(Data supplied Opens)

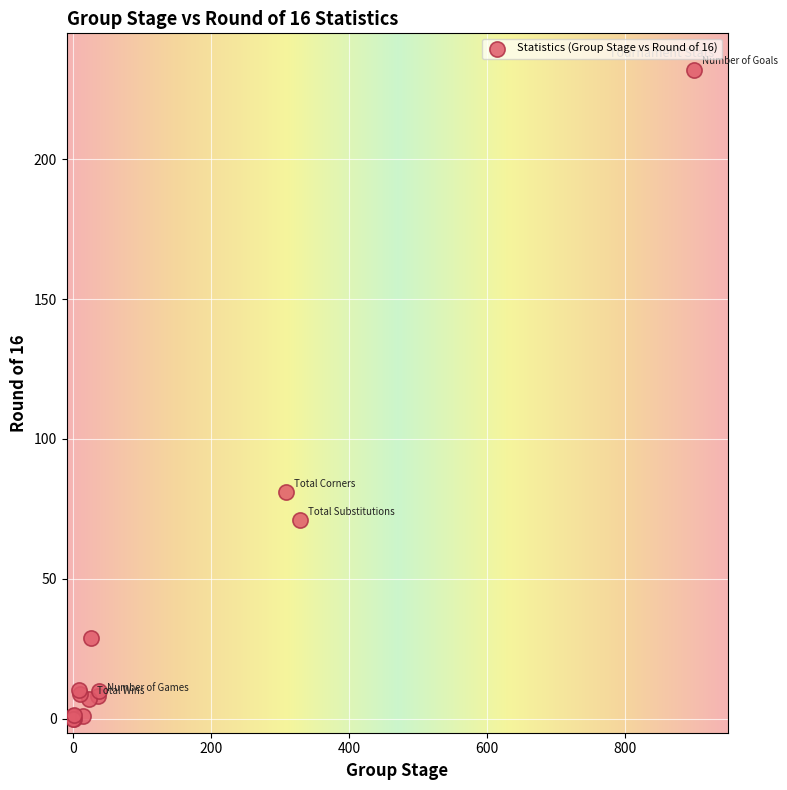

What Y value in the scatter plot is closest to 116?

81.0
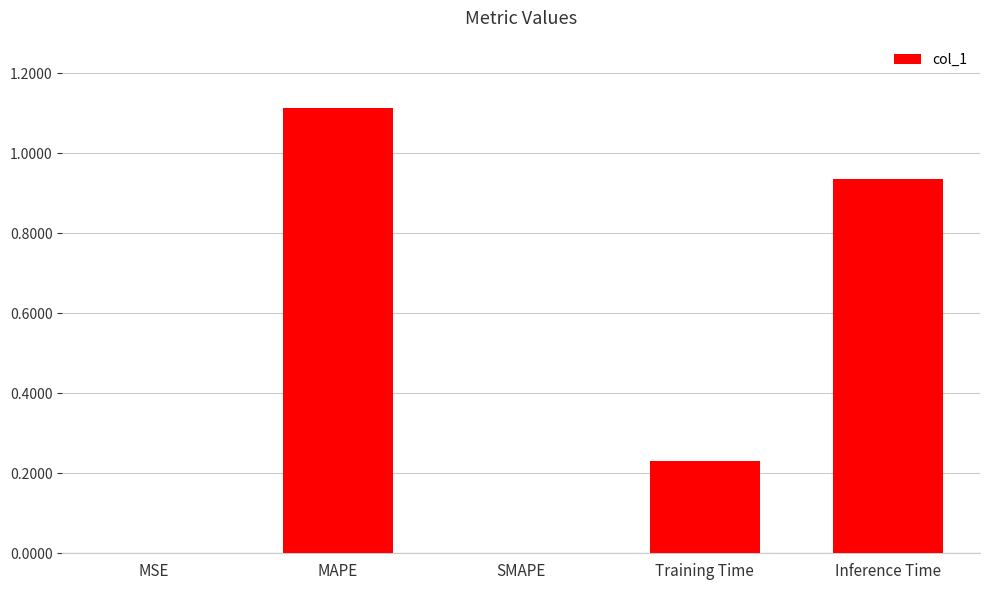

Are the bars horizontal?

No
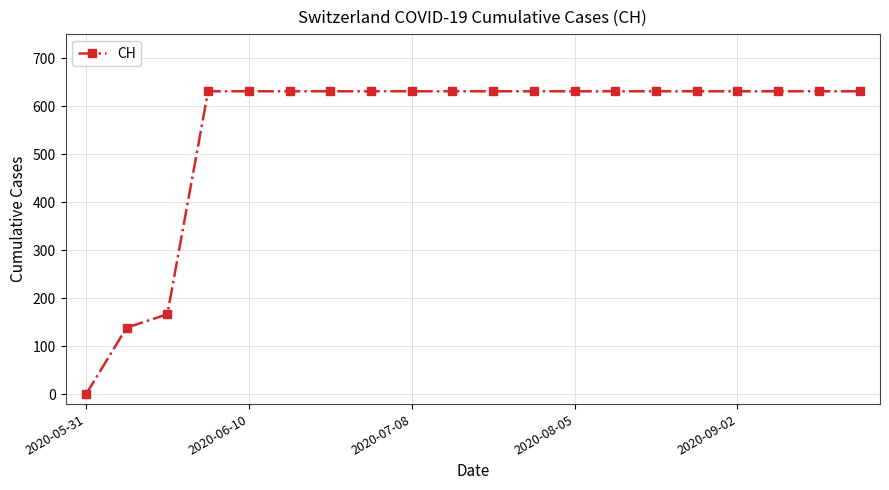

What is the greatest value displayed?

631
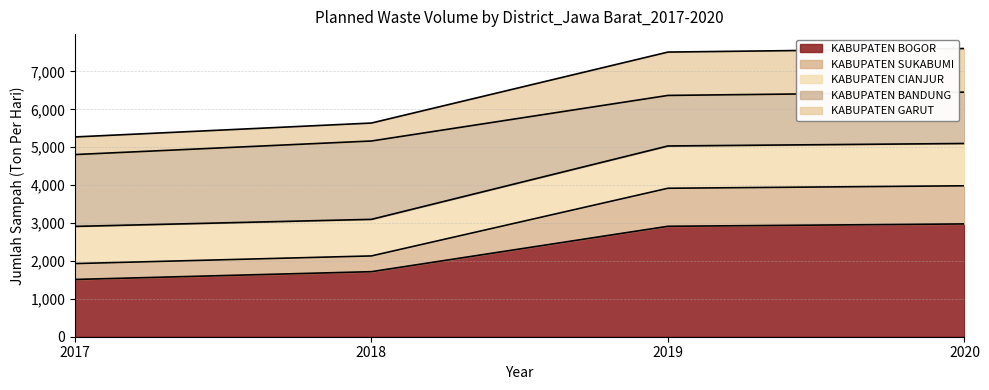

What is the sum of all KABUPATEN BOGOR values?

9119.6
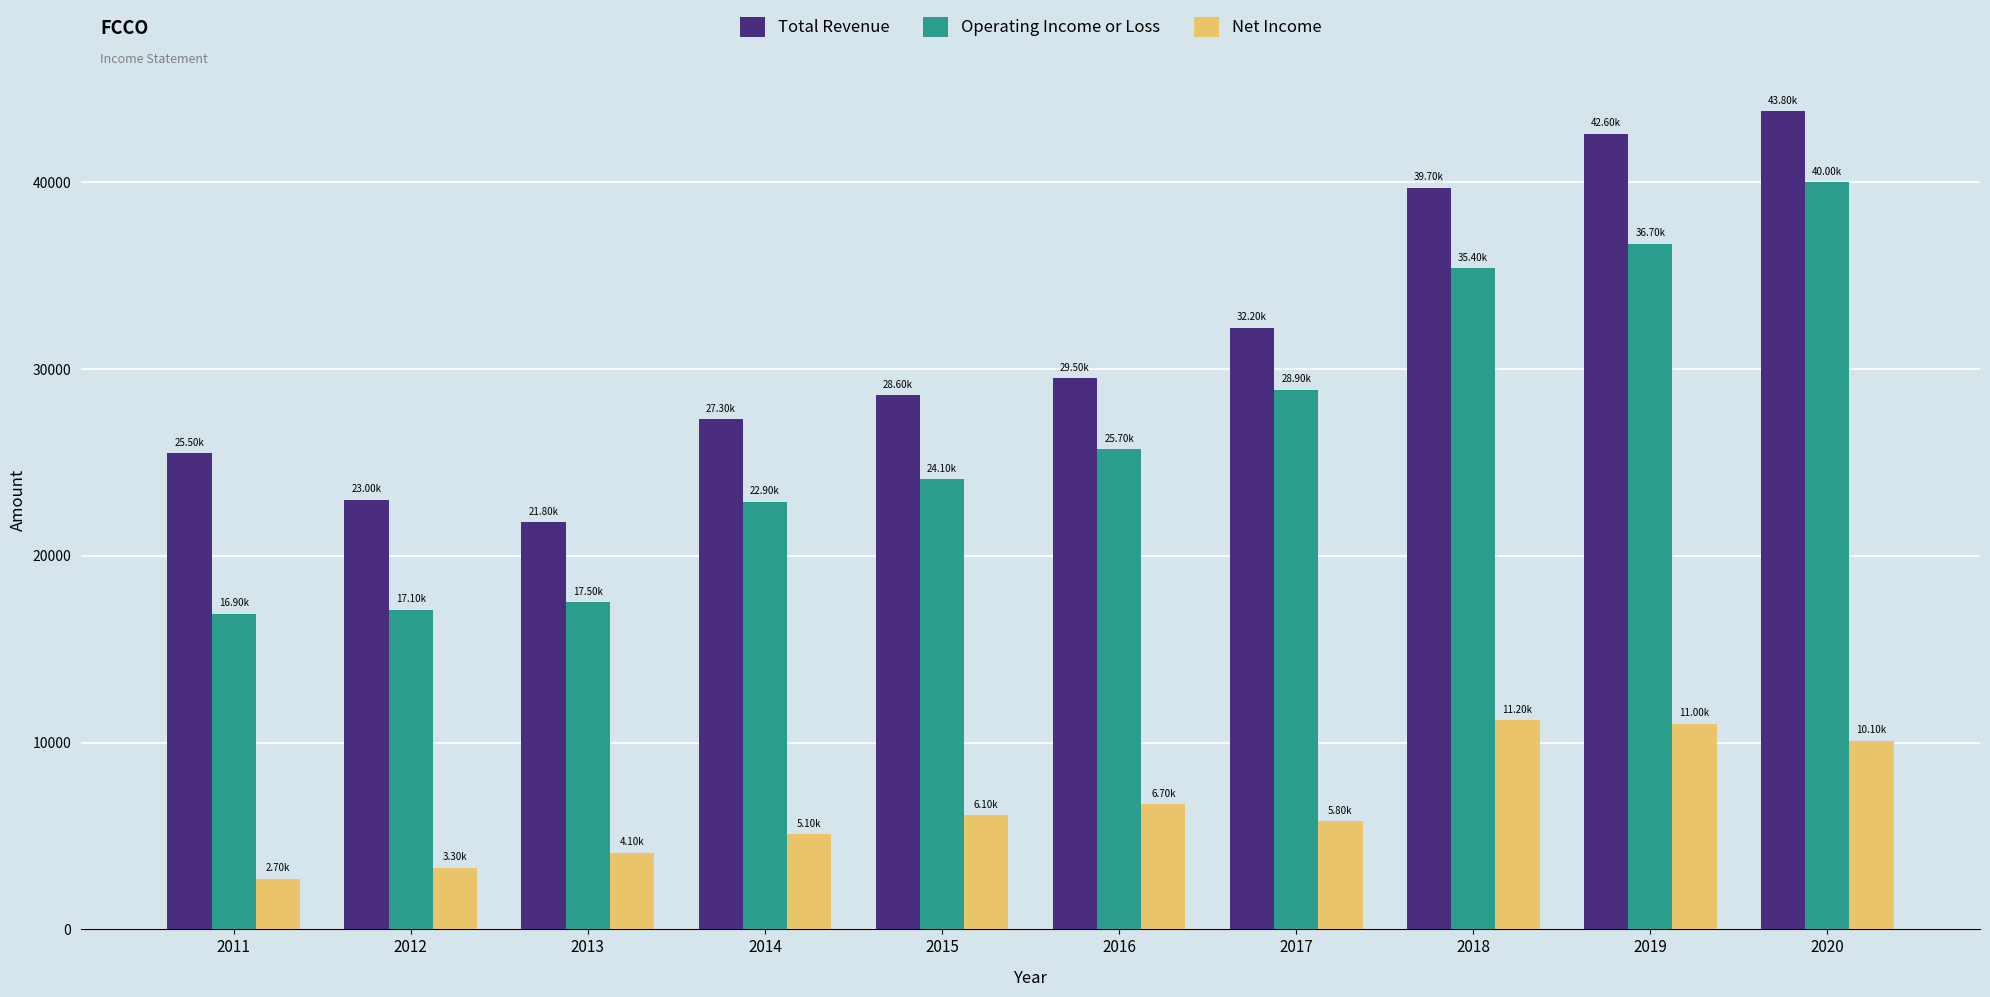

Which category has the highest value in the Operating Income or Loss series?

2020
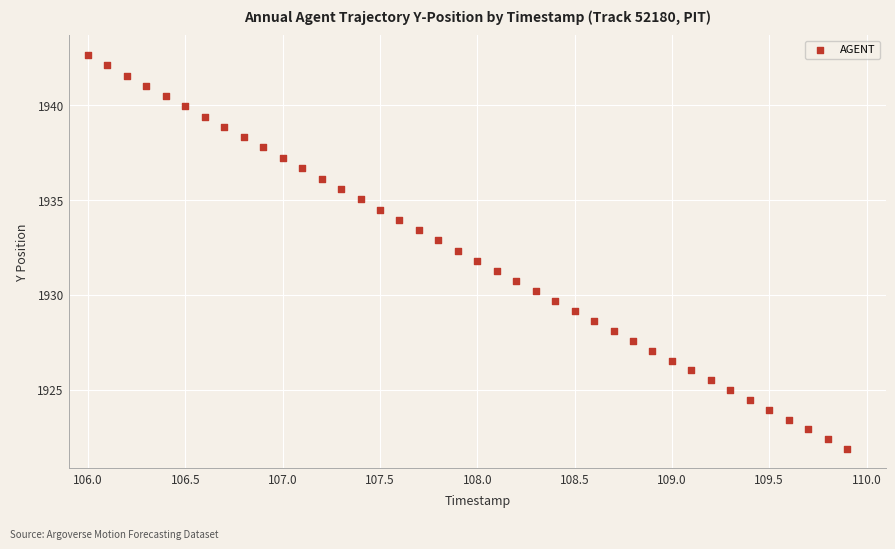

What is the range of Y values (max minus min)?

20.8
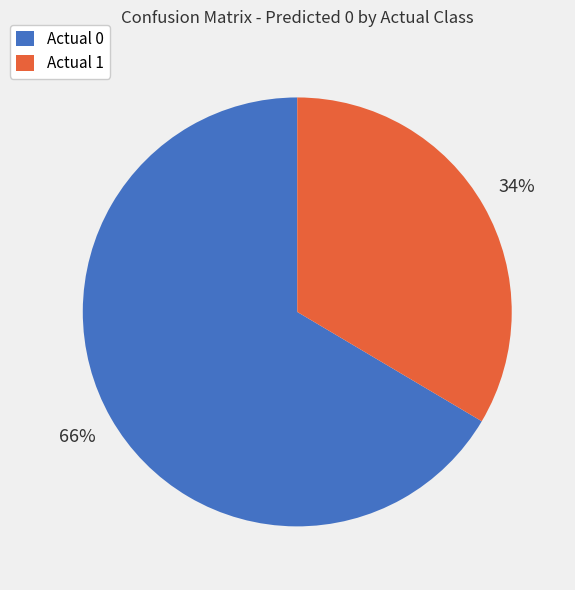

Which slice is the smallest?

Actual 1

(Data supplied Closes)

◆ How to complete this task ◆
Copy the rows above word for word, with the same line breaks, and leave out the pictures.

◆ Exercise answer ◆
What Y value in the scatter plot is closest to 116?

81.0

Are the bars horizontal?

No

What is the greatest value displayed?

631

What is the sum of all KABUPATEN BOGOR values?

9119.6

Which category has the highest value in the Operating Income or Loss series?

2020

What is the range of Y values (max minus min)?

20.8

Which slice is the smallest?

Actual 1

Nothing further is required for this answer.